We need a new capability that allows the security team to maintain its meaningful policy enforcement capability, while enabling that policy to be relevant across all infrastructure—physical and virtual. An important nuance here is that the policy should be consistently enforced across physical infrastructure as well as across virtual infrastructure from any virtualization vendor. This level of enforcement requires special access to the hypervisor. Without this access, a virtual security solution can’t see traffic between two virtual machines (VMs).
How the various security vendors plan to address hypervisor access is still an open question. And how that question gets answered is significant—and is likely to reshape the security vendor landscape.

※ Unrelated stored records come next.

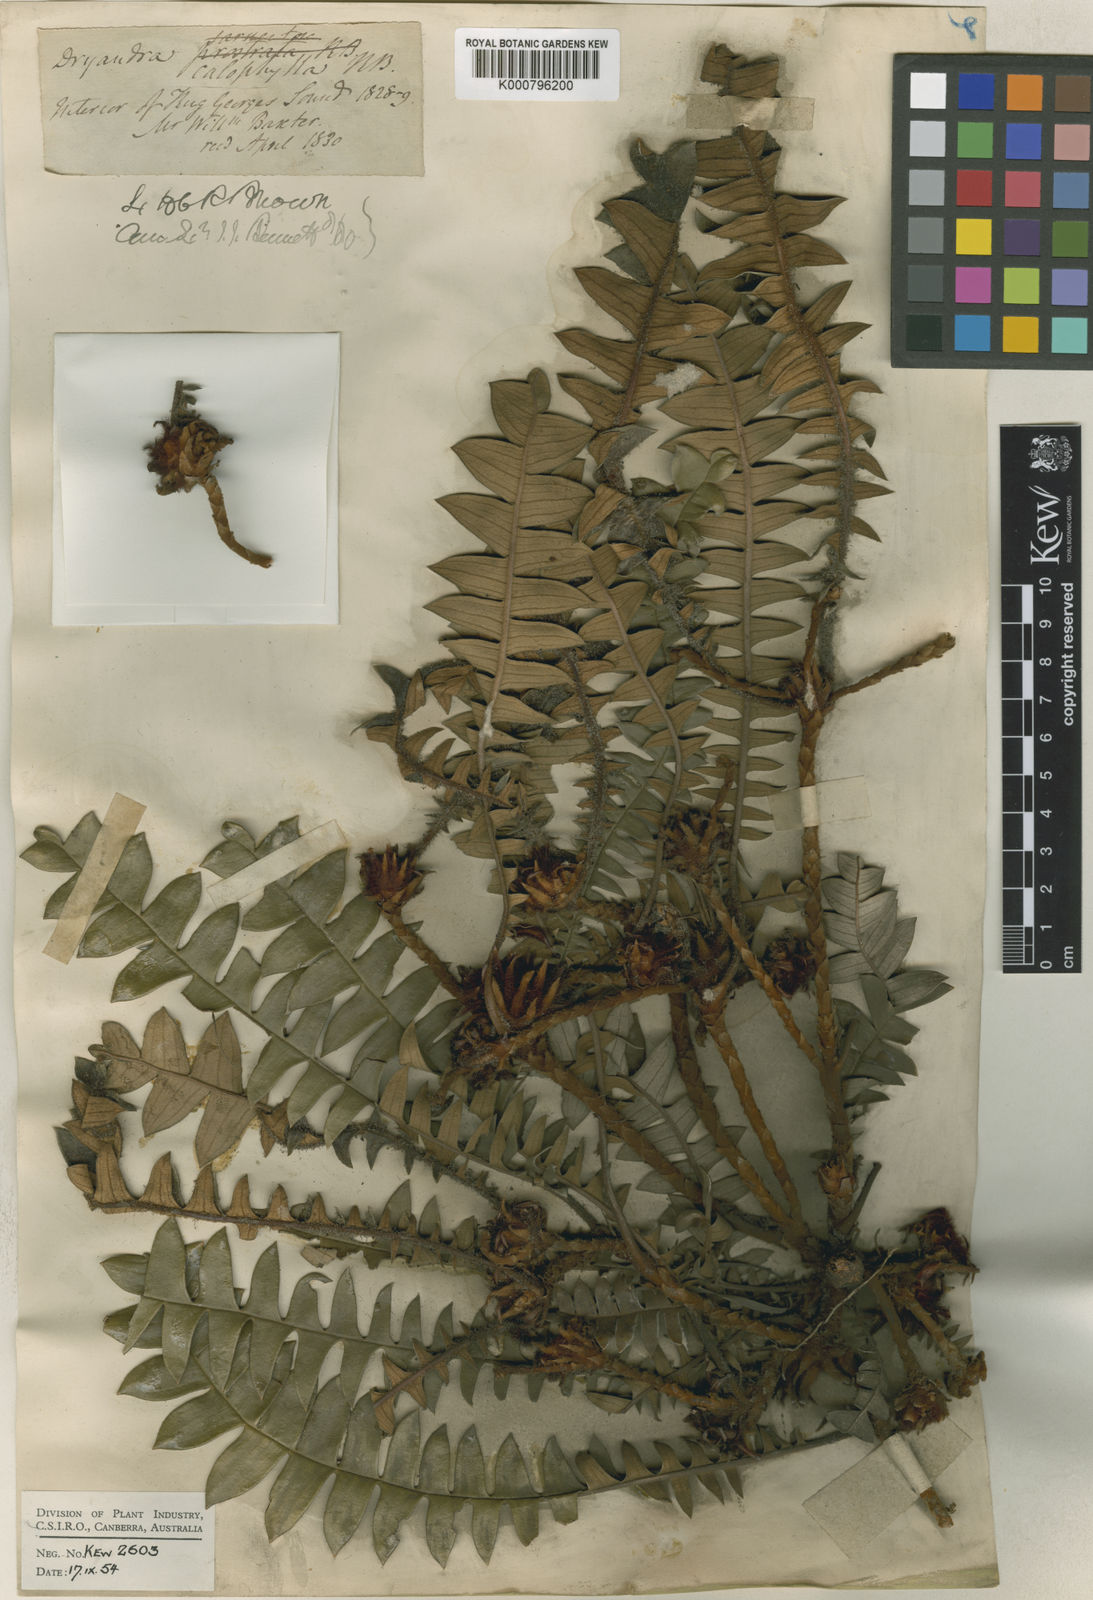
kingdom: Plantae
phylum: Tracheophyta
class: Magnoliopsida
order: Proteales
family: Proteaceae
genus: Banksia
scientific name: Banksia calophylla
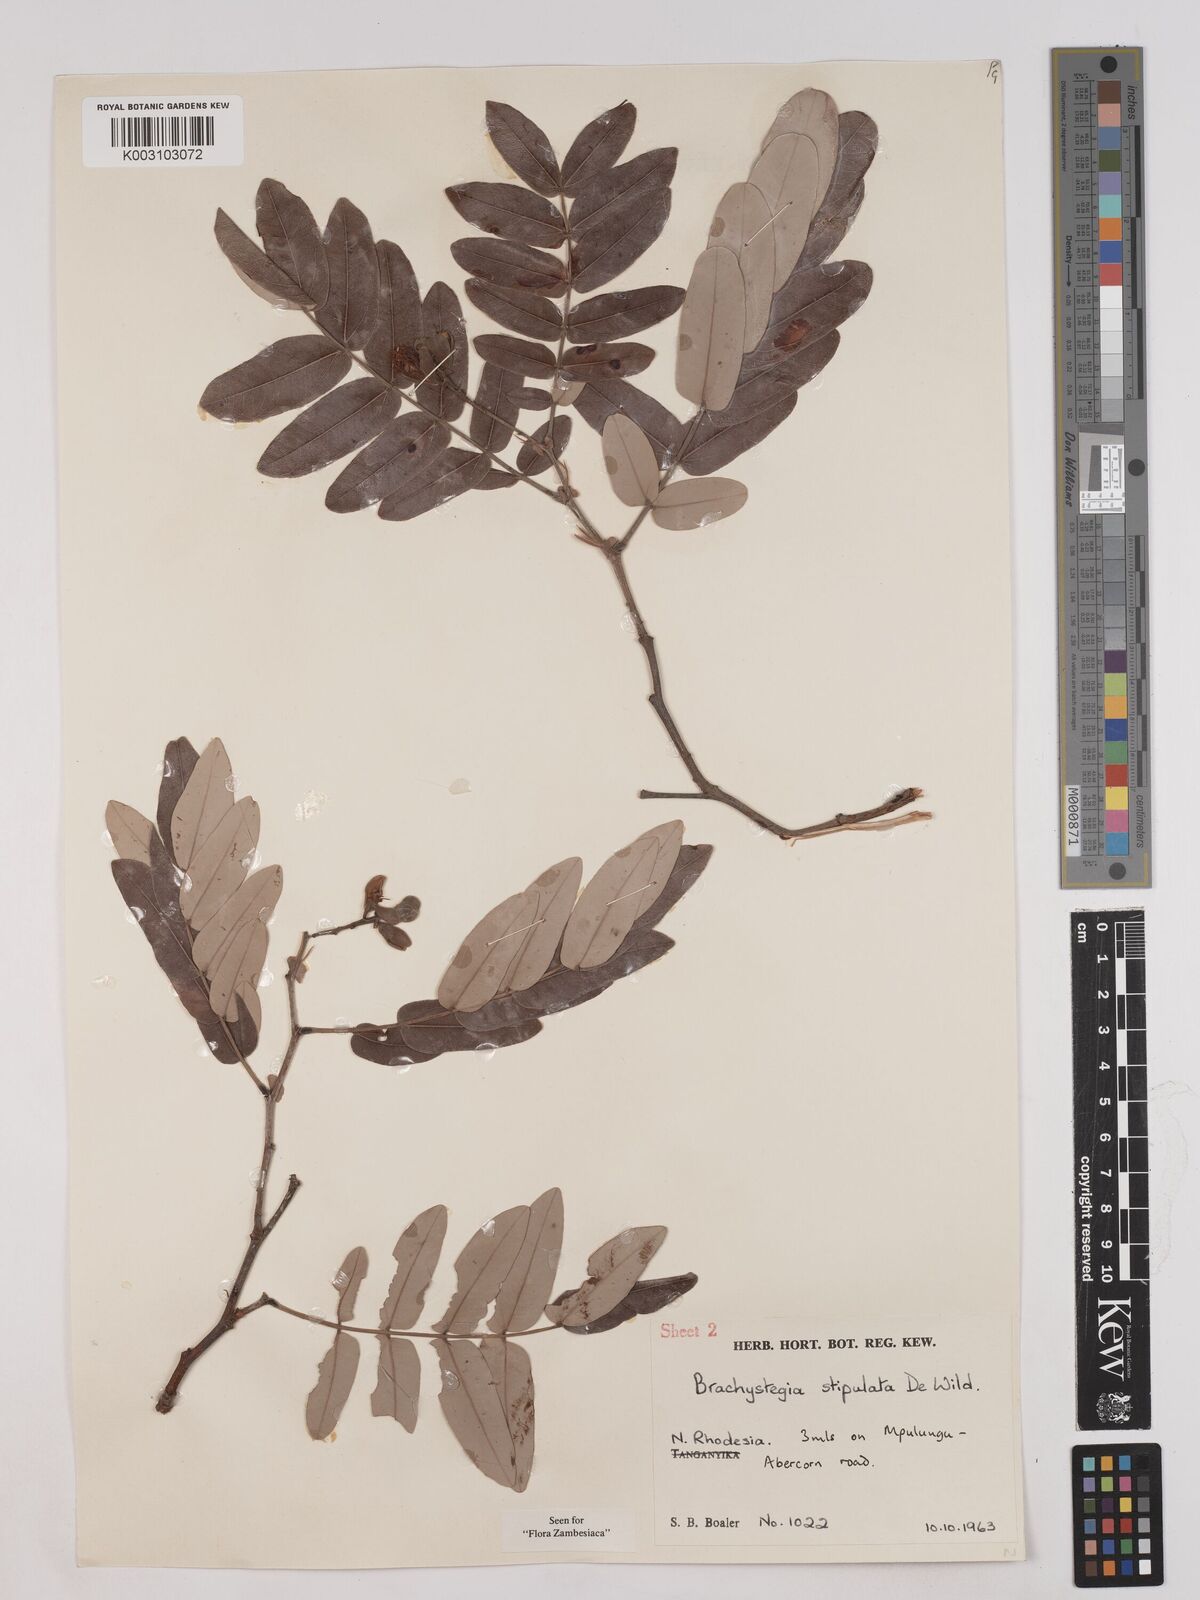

So as we consider various virtual security solutions, simply repackaging today’s security software as a VM running in a cluster of other VMs is extremely uninteresting. Instead we must reimagine the way that we build and deploy security solutions. How do we bridge the policy model from today’s hardware-based firewalls to the virtual firewalls of tomorrow? How can we maintain a separation of duties, so that security policy definition is separate from traditional network operations? And how will we orchestrate all of these components in the dynamic, nimble data center of tomorrow? These are not small issues. But of course, that’s what makes my job fun.